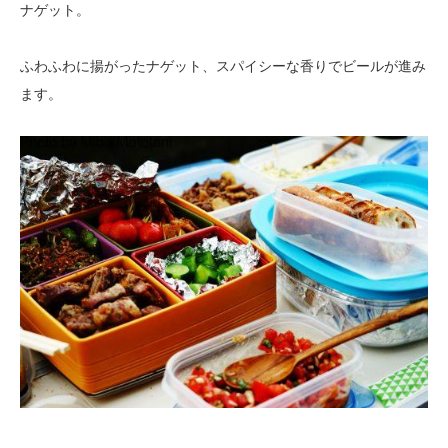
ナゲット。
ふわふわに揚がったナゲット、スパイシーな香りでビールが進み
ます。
------------------------------
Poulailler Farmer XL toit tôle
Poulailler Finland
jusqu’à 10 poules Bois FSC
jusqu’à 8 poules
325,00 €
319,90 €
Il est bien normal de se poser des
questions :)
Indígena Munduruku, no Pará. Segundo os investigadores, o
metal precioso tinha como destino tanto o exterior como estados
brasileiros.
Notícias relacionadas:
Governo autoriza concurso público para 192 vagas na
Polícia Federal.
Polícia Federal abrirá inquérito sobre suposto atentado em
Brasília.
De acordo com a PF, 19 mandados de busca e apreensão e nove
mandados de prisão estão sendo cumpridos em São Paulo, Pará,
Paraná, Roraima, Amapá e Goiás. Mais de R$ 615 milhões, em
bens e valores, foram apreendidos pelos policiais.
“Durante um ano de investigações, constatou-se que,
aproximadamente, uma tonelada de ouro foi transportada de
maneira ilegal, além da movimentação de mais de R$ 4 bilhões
------------------------------
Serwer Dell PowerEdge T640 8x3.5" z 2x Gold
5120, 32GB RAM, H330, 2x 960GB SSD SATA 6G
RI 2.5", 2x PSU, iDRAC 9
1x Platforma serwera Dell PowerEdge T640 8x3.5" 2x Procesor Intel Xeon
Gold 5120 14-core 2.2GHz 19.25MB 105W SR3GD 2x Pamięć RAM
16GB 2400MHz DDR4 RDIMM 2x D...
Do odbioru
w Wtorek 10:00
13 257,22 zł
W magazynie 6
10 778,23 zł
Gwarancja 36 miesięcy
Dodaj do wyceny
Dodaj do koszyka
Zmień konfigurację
------------------------------
→ ASSIGNED TASK:
Wherever the word "Pará" appears in the listing above, copy the whole line.

→ ANSWER SECTION:
Indígena Munduruku, no Pará. Segundo os investigadores, o
mandados de prisão estão sendo cumpridos em São Paulo, Pará,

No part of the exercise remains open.